__HOW TO COMPLETE THIS TASK__
Give back the lines of the entries below exactly as written, from the first line to the line holding "right wrist: (70, 157)", both included, with the pictures omitted.

* * * * * * *

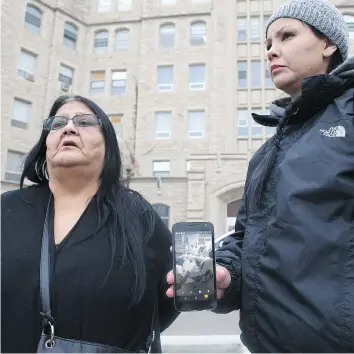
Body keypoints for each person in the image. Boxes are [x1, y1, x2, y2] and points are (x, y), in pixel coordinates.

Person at [167, 0, 354, 352]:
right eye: (267, 43)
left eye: (286, 36)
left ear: (329, 44)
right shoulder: (267, 153)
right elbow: (247, 238)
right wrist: (226, 273)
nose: (272, 51)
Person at [1, 95, 179, 352]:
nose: (69, 128)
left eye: (84, 122)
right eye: (57, 123)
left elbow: (167, 298)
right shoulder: (8, 209)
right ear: (46, 144)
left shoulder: (138, 215)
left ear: (108, 144)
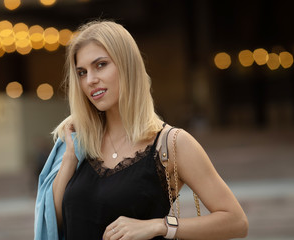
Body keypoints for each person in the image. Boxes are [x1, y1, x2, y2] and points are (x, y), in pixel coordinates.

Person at [34, 20, 248, 240]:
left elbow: (236, 221)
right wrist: (70, 157)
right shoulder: (78, 145)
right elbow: (55, 222)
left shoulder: (172, 143)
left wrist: (160, 226)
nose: (90, 80)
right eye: (81, 72)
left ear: (127, 65)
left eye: (101, 65)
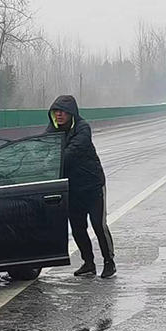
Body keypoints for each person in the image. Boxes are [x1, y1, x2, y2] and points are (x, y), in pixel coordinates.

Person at [46, 94, 116, 278]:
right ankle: (88, 263)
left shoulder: (82, 127)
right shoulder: (52, 130)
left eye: (63, 111)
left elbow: (73, 151)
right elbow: (43, 148)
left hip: (92, 186)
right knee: (78, 228)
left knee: (98, 225)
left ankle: (109, 262)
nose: (59, 115)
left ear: (71, 113)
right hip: (72, 189)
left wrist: (54, 159)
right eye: (56, 111)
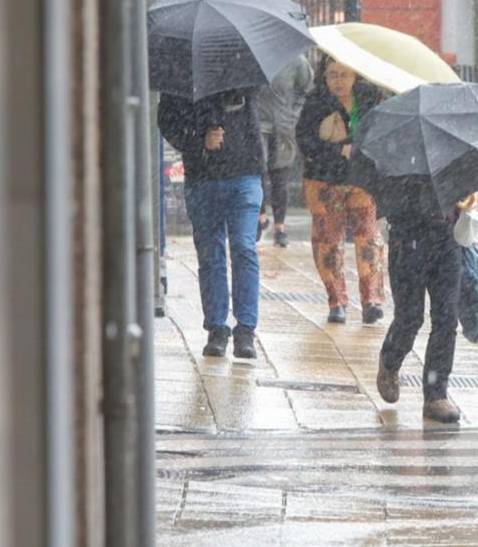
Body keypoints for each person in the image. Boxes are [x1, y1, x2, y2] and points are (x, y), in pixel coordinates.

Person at [158, 88, 266, 359]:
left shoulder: (243, 77)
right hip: (203, 178)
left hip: (244, 175)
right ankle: (217, 328)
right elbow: (168, 124)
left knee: (243, 247)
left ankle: (246, 329)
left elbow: (254, 128)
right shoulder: (182, 83)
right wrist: (199, 140)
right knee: (210, 254)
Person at [295, 58, 386, 325]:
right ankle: (337, 301)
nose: (338, 81)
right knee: (328, 241)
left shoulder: (371, 97)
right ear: (324, 76)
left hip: (361, 178)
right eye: (332, 75)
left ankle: (371, 300)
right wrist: (338, 150)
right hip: (324, 181)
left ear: (356, 75)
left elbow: (382, 133)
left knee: (368, 236)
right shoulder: (315, 101)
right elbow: (305, 142)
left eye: (344, 75)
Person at [374, 184, 469, 424]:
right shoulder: (398, 154)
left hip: (447, 238)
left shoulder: (449, 150)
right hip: (407, 240)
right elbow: (385, 198)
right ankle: (390, 360)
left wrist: (465, 198)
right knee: (410, 317)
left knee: (447, 319)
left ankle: (436, 395)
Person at [255, 55, 314, 248]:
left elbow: (307, 90)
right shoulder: (255, 55)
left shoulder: (296, 61)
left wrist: (294, 113)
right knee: (258, 171)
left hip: (284, 126)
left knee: (280, 176)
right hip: (258, 124)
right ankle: (261, 217)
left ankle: (280, 227)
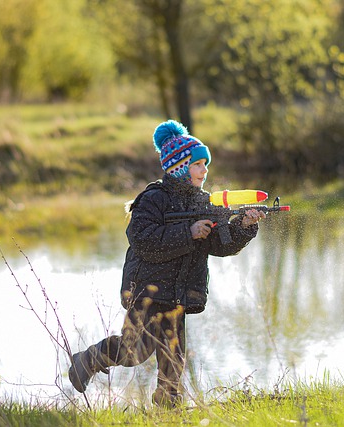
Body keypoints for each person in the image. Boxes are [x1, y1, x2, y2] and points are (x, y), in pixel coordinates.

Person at [68, 119, 266, 406]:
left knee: (174, 358)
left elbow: (220, 245)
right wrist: (188, 233)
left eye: (205, 164)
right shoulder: (153, 198)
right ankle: (88, 359)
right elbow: (143, 239)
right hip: (147, 293)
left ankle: (168, 408)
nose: (205, 170)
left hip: (178, 292)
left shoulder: (203, 202)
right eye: (198, 164)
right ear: (180, 166)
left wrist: (244, 225)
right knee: (133, 351)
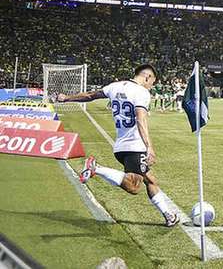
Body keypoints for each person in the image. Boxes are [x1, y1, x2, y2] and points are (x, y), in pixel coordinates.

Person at [56, 64, 180, 227]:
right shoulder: (141, 92)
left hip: (120, 146)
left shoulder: (114, 86)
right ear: (147, 77)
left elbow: (90, 95)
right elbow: (141, 119)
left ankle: (169, 215)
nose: (151, 86)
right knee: (134, 186)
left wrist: (67, 98)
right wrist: (149, 146)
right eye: (152, 82)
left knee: (151, 180)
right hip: (135, 146)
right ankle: (96, 168)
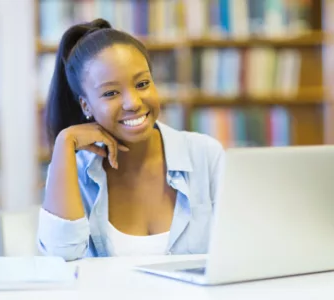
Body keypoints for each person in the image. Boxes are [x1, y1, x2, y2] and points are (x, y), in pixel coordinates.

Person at [37, 18, 225, 261]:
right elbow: (59, 259)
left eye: (142, 84)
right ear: (86, 105)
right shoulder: (72, 169)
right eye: (111, 93)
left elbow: (243, 243)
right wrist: (66, 140)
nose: (133, 103)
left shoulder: (204, 154)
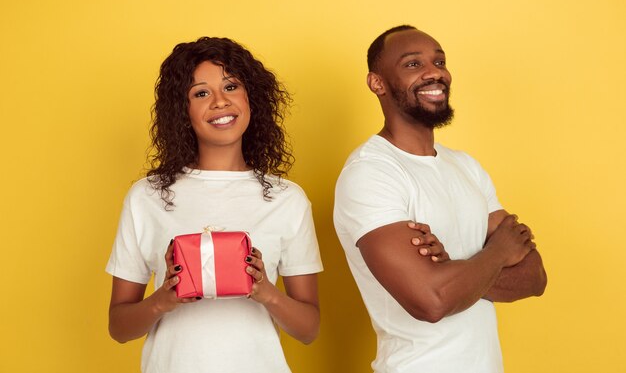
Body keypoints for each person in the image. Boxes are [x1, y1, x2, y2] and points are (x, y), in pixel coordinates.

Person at [333, 25, 547, 373]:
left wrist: (451, 272)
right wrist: (497, 252)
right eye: (413, 64)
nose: (435, 72)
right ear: (377, 83)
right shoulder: (370, 173)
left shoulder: (466, 166)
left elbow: (535, 277)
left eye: (440, 61)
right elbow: (431, 302)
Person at [105, 37, 324, 373]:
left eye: (231, 86)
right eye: (201, 93)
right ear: (183, 109)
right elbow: (119, 328)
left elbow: (309, 329)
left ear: (251, 98)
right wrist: (164, 298)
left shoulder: (286, 199)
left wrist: (267, 292)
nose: (221, 102)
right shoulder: (147, 196)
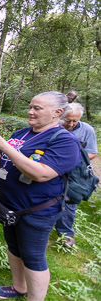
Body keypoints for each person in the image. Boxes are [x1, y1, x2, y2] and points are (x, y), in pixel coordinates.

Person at [0, 91, 81, 300]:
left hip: (37, 210)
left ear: (57, 113)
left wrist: (4, 146)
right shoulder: (21, 133)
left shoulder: (64, 140)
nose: (30, 111)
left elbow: (41, 173)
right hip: (9, 206)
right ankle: (19, 288)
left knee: (33, 257)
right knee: (14, 248)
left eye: (37, 108)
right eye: (30, 106)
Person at [55, 102, 98, 247]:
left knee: (69, 202)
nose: (71, 124)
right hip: (52, 169)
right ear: (61, 116)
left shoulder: (87, 130)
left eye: (75, 121)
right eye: (68, 120)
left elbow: (92, 153)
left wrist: (73, 157)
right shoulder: (53, 127)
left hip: (74, 173)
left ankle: (65, 235)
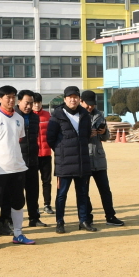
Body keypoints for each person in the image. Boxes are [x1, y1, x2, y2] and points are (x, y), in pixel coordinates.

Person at [0, 85, 36, 248]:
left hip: (18, 167)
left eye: (13, 97)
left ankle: (18, 233)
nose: (11, 100)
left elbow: (18, 140)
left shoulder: (19, 118)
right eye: (7, 97)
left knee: (18, 202)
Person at [47, 86, 95, 232]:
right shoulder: (57, 116)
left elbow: (86, 136)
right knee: (62, 194)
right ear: (65, 99)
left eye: (75, 97)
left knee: (82, 193)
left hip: (82, 161)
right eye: (70, 97)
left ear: (79, 99)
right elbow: (50, 138)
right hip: (64, 162)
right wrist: (62, 151)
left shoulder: (85, 115)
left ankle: (83, 221)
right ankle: (60, 222)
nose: (73, 99)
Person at [82, 91, 124, 226]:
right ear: (81, 102)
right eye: (88, 105)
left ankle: (110, 216)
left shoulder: (99, 115)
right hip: (84, 158)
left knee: (105, 189)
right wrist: (87, 134)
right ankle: (87, 217)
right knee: (84, 191)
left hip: (99, 158)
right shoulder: (77, 115)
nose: (90, 107)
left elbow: (106, 137)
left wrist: (104, 132)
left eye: (92, 105)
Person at [18, 91, 47, 228]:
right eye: (26, 103)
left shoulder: (35, 118)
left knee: (33, 192)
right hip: (17, 162)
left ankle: (34, 218)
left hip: (33, 160)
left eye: (31, 103)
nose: (29, 106)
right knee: (17, 194)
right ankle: (13, 221)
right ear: (19, 102)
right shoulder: (14, 117)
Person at [35, 94, 54, 216]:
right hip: (33, 155)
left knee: (46, 181)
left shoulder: (48, 116)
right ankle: (34, 206)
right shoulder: (28, 117)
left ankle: (47, 204)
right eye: (34, 103)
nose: (37, 105)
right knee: (33, 183)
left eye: (39, 102)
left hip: (46, 154)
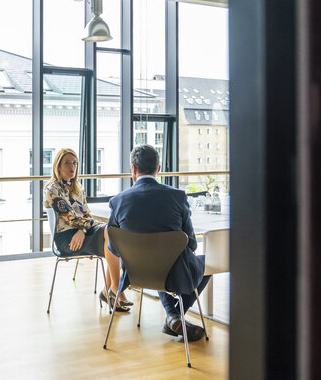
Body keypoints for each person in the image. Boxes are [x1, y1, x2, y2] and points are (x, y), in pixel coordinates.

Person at [107, 144, 211, 341]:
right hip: (171, 271)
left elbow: (114, 248)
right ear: (159, 168)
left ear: (134, 169)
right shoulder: (177, 196)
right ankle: (174, 315)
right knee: (208, 262)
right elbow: (191, 244)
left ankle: (173, 317)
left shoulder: (118, 201)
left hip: (135, 273)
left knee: (155, 260)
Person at [44, 148, 131, 312]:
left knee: (114, 237)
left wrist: (83, 230)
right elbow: (71, 218)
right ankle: (115, 291)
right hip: (66, 239)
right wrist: (84, 228)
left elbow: (86, 214)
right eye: (67, 163)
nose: (72, 167)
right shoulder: (52, 189)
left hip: (82, 233)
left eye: (75, 163)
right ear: (58, 166)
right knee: (110, 233)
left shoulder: (77, 188)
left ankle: (111, 291)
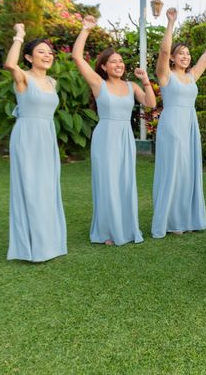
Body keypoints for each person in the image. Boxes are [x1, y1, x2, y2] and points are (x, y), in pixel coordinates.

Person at [72, 16, 156, 246]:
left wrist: (146, 79)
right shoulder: (99, 84)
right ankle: (108, 231)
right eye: (113, 62)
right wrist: (86, 29)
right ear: (103, 66)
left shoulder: (132, 86)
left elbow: (150, 103)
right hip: (105, 137)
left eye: (121, 61)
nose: (119, 65)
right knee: (108, 182)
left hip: (125, 138)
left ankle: (127, 228)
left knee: (125, 181)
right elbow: (77, 57)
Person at [151, 8, 206, 238]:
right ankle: (170, 220)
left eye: (187, 53)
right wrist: (171, 23)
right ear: (173, 58)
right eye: (180, 53)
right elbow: (163, 51)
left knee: (188, 172)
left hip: (190, 126)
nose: (186, 56)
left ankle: (187, 218)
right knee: (172, 171)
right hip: (172, 125)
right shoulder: (166, 75)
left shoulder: (192, 75)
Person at [4, 24, 67, 262]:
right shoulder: (23, 78)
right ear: (29, 57)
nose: (47, 55)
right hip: (27, 137)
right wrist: (19, 36)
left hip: (47, 137)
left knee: (47, 188)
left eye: (49, 52)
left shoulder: (52, 82)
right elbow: (10, 64)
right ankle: (30, 246)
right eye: (41, 52)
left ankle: (50, 242)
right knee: (30, 187)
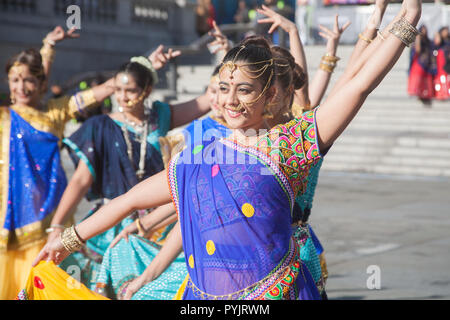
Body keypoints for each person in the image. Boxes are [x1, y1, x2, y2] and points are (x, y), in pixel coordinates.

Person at [34, 0, 422, 300]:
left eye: (244, 90)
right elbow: (130, 200)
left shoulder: (289, 143)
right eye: (224, 88)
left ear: (270, 94)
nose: (231, 101)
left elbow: (356, 86)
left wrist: (408, 17)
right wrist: (66, 240)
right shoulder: (201, 156)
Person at [40, 45, 215, 295]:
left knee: (158, 287)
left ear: (147, 90)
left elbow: (208, 100)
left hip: (157, 222)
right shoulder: (99, 126)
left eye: (130, 90)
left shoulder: (161, 116)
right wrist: (57, 226)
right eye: (118, 90)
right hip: (112, 219)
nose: (122, 97)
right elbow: (80, 180)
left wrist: (226, 53)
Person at [0, 26, 113, 300]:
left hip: (52, 223)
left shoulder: (55, 113)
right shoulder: (4, 117)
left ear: (40, 84)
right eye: (14, 80)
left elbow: (93, 95)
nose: (21, 87)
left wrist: (130, 77)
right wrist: (48, 45)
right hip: (9, 224)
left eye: (28, 81)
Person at [407, 25, 436, 105]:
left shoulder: (428, 42)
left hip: (427, 65)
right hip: (418, 63)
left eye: (425, 29)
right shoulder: (417, 40)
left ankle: (425, 94)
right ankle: (417, 93)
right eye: (422, 30)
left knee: (426, 80)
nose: (424, 31)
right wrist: (418, 37)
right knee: (418, 78)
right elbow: (418, 50)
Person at [432, 27, 450, 100]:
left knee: (447, 77)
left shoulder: (448, 40)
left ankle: (446, 93)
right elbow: (437, 42)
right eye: (445, 31)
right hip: (440, 61)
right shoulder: (440, 41)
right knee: (441, 77)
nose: (447, 32)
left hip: (447, 62)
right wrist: (437, 34)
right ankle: (440, 93)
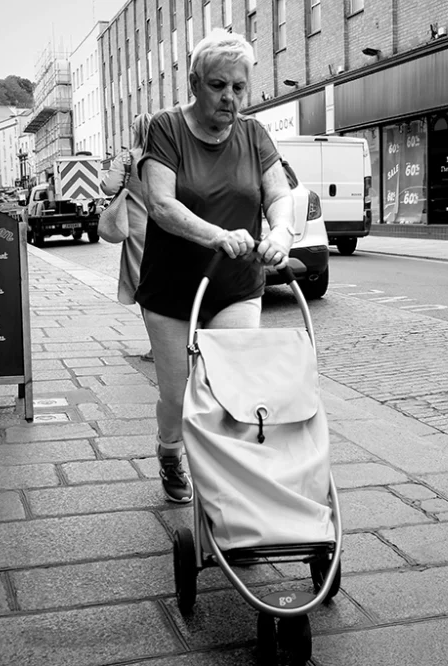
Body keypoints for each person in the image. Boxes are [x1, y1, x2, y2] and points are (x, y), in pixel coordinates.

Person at [137, 28, 294, 503]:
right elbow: (161, 205)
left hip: (235, 284)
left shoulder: (254, 134)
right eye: (218, 85)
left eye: (239, 88)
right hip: (172, 289)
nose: (229, 97)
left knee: (235, 387)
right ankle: (170, 451)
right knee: (178, 394)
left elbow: (278, 196)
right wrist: (218, 235)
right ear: (194, 83)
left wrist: (282, 232)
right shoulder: (165, 128)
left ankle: (231, 493)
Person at [101, 114, 154, 361]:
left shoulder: (127, 156)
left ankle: (158, 346)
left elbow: (110, 187)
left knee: (143, 283)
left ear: (134, 130)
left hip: (139, 229)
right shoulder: (168, 155)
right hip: (170, 227)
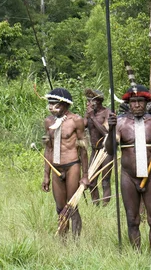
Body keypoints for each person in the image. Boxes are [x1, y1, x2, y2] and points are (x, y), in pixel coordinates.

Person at [105, 84, 151, 250]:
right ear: (128, 103)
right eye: (133, 101)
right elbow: (110, 150)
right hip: (128, 177)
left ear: (147, 103)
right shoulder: (120, 123)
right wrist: (110, 129)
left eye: (140, 101)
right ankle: (136, 256)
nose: (136, 105)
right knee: (132, 219)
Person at [42, 87, 89, 237]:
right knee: (60, 207)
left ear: (65, 105)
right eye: (49, 103)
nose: (51, 107)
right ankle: (63, 241)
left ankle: (75, 242)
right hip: (55, 167)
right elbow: (48, 150)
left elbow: (83, 149)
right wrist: (46, 175)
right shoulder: (48, 121)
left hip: (72, 166)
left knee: (72, 205)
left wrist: (85, 175)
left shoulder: (76, 120)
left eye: (55, 104)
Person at [84, 88, 112, 206]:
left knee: (105, 181)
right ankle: (96, 206)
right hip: (94, 151)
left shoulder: (107, 113)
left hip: (106, 150)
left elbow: (106, 132)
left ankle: (105, 206)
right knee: (91, 181)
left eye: (90, 101)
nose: (88, 104)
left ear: (98, 102)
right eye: (87, 101)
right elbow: (82, 126)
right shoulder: (89, 114)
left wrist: (93, 118)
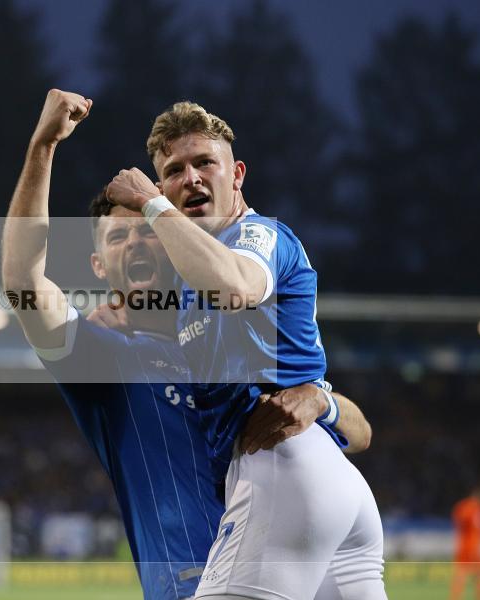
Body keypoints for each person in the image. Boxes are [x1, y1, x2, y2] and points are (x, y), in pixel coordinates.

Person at [2, 89, 373, 600]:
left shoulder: (219, 327)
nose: (135, 243)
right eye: (116, 239)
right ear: (98, 267)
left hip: (284, 547)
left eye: (148, 233)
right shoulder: (101, 355)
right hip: (195, 580)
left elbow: (360, 431)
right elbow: (22, 284)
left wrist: (321, 399)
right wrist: (43, 147)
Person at [107, 101, 386, 599]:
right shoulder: (188, 290)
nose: (190, 178)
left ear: (236, 175)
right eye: (174, 171)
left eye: (203, 163)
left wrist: (152, 204)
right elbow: (358, 430)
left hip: (280, 470)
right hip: (327, 483)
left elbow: (238, 285)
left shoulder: (257, 234)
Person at [450, 485, 480, 600]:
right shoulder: (478, 508)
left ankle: (455, 597)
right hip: (473, 547)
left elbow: (457, 522)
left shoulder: (463, 506)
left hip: (465, 546)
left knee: (462, 573)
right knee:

* * * * * * *

__TASK RESULT__
Body keypoints for each person in the image. Boxes are [x1, y1, x2, y2] and points are (x, y), in pixel coordinates.

Person at [167, 0, 354, 352]:
right eye: (267, 43)
left eye: (286, 36)
left ear: (329, 44)
right shoulder: (267, 153)
right elbow: (247, 238)
right wrist: (226, 273)
nose: (272, 51)
Person at [1, 95, 179, 352]:
nose: (69, 128)
left eye: (84, 122)
right eye: (57, 123)
left elbow: (167, 298)
right shoulder: (8, 209)
right ear: (46, 144)
left shoulder: (138, 215)
left ear: (108, 144)
Body keypoints for each person in the image. Boxes are [x1, y1, x2, y2] and points are (x, y), in pixel coordinates.

Person at [34, 20, 248, 240]:
left elbow: (236, 221)
right wrist: (70, 157)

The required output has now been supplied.